Para isso, também contribui a fabulosa edição da Ala dos Livros!
Há que o dizer: há algumas editoras em Portugal - e, sem desprimor para as demais, a Ala dos Livros consegue ser o melhor exemplo disto - que fazem melhores edições para Portugal do que as edições originais francesas.
A edição de O Meu Irmão supera, a todos os níveis, a edição original da editora Casterman.
E é por isso que este artigo também é um comparativo.
Como se não bastasse o cuidado com que as edições da Ala dos Livros são feitas, para este livro em específico ainda se juntou o nome de Mário Freitas que com todo o seu perfeccionismo e conhecimento, contribuiu para que a legendagem, grafismo e design de capa fossem muito bem trabalhados.

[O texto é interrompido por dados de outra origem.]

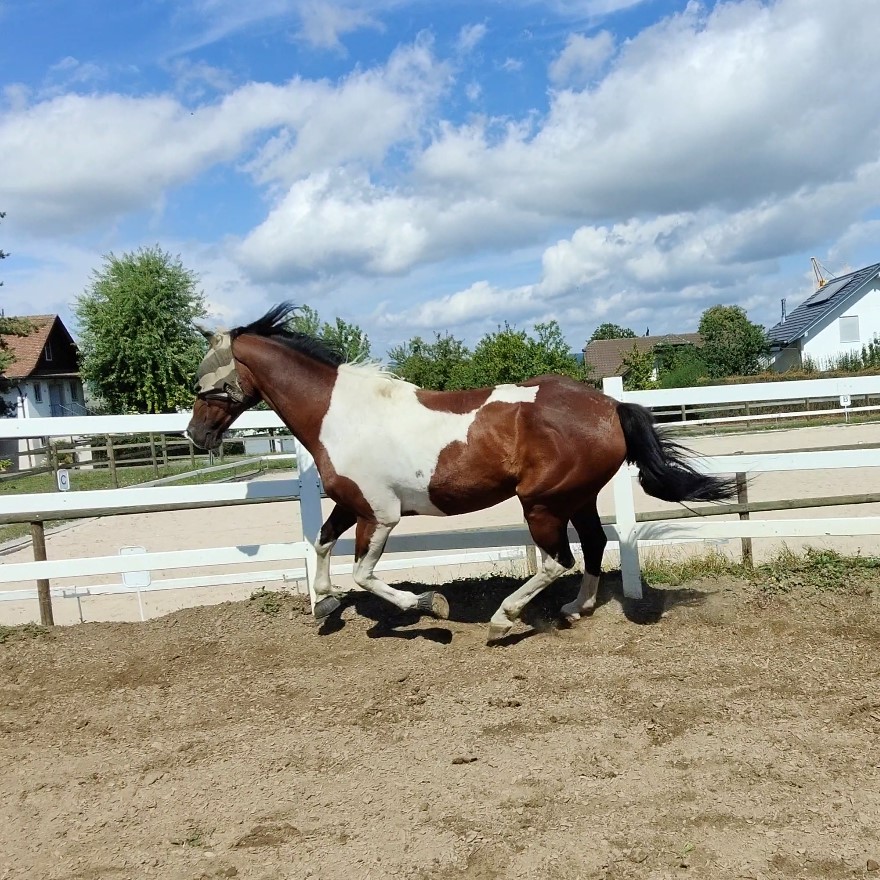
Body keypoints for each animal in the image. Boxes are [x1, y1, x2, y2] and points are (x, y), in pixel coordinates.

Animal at [187, 306, 736, 644]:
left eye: (203, 382)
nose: (196, 435)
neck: (341, 413)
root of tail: (610, 405)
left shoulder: (380, 514)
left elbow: (364, 573)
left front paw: (430, 606)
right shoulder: (352, 502)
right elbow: (321, 543)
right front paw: (324, 603)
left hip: (541, 503)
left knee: (556, 561)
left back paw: (502, 621)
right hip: (575, 498)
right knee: (595, 546)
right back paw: (575, 609)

Comecemos então por isso, pela capa.
A edição portuguesa da obra apresenta uma capa diferente da capa original. Pessoalmente, prefiro a opção portuguesa que é mais equilibrada em termos visuais, permitindo que o título não seja apresentado em letras tão garrafais como na edição original da obra, embora seja, ainda assim, bastante legível e chamativo.
A própria colocação da imagem das duas mãos que se separam é uma visão constante ao longo da obra e, portanto, coaduna-se muito bem.
Ao contrário da edição da Casterman, que apresenta capa mole com badanas, a edição portuguesa do livro oferece capa dura baça, com um material muito suave ao toque e ainda com detalhes a verniz.
A lombada é em tecido e o livro ainda apresenta uma elegante fita marcadora. Uma edição de luxo e de colecionador, sem dúvida.
Outro detalhe deve ainda ser referido sobre a lombada do livro. O simples facto da obra ser bastante densa faz com que o livro seja espesso. Eu tenho sempre um grande cuidado no manuseamento dos livros e, ainda assim, como podem ver na imagem acima, a lombada do meu livro francês ficou com bastantes fissuras.
Ora, na edição em capa dura isso não vai certamente acontecer. E a opção por uma lombada arredondada em detrimento de uma lombada plana, também dá mais consistência ao livro.
Em termos de papel utilizado, ambos os livros são bastante bons. O papel é baço, de boa textura e qualidade, o que encaixa bem no tipo de ilustração do autor e no próprio teor da obra.
Mesmo assim, a edição portuguesa acaba por beneficiar a obra ao permitir que o formato, que é superior, possibilite uma maior mancha de impressão e consequentes vinhetas de maior dimensão.
A leitura sai beneficiada, portanto.
O tipo de letra utilizado, não sendo exatamente o mesmo do da obra original, é-lhe muito fiel, e tem a dimensão e colocação perfeitas. Nada a objetar também, portanto.
Ora, feitas as comparações mais diretas entre os dois livros, falta ainda mencionar que a edição portuguesa traz oito páginas adicionais de conteúdo extra, nomeadamente, uma página com a ilustração e arranjo gráfico da capa da edição original; outra com uma biografia de JeanLouis Tripp; e um belo texto, em estilo de reportagem sobre a feitura do livro, que se espraia por seis páginas.
Este texto é útil para aprofundar o tema contido na obra e, ao mesmo tempo, é acompanhado de alguns belos desenhos retirados da história, que o tornam muito apelativo. É um complemento simples, mas bem-vindo e que, mais uma vez, ajuda a que a edição portuguesa supere a edição francesa da obra.
Em suma, reitero que este O Meu Irmão é um dos livros do ano, uma obra obrigatória a conhecer, que nos amargura por dentro, que nos faz sentir raiva e que persiste na nossa memória ao longo de uma vida. Como se já não fosse maravilhoso que esta obra fosse publicada em Portugal, a Ala dos Livros ainda teve o mérito de apostar numa edição de luxo, onde tudo é pensado ao pormenor, superando em todos os quadrantes a edição original da francesa Casterman.
Se este livro ainda não foi comprado por aquele que me lê neste texto, o meu conselho é simples e taxativo: faça um favor a si mesmo e acrescente este livro à sua estante.
Concordo inteiramente que é de leitura obrigatória. Relativamente à edição da Ala dos Livros é realmente sumptuosa e faz justiça à obra.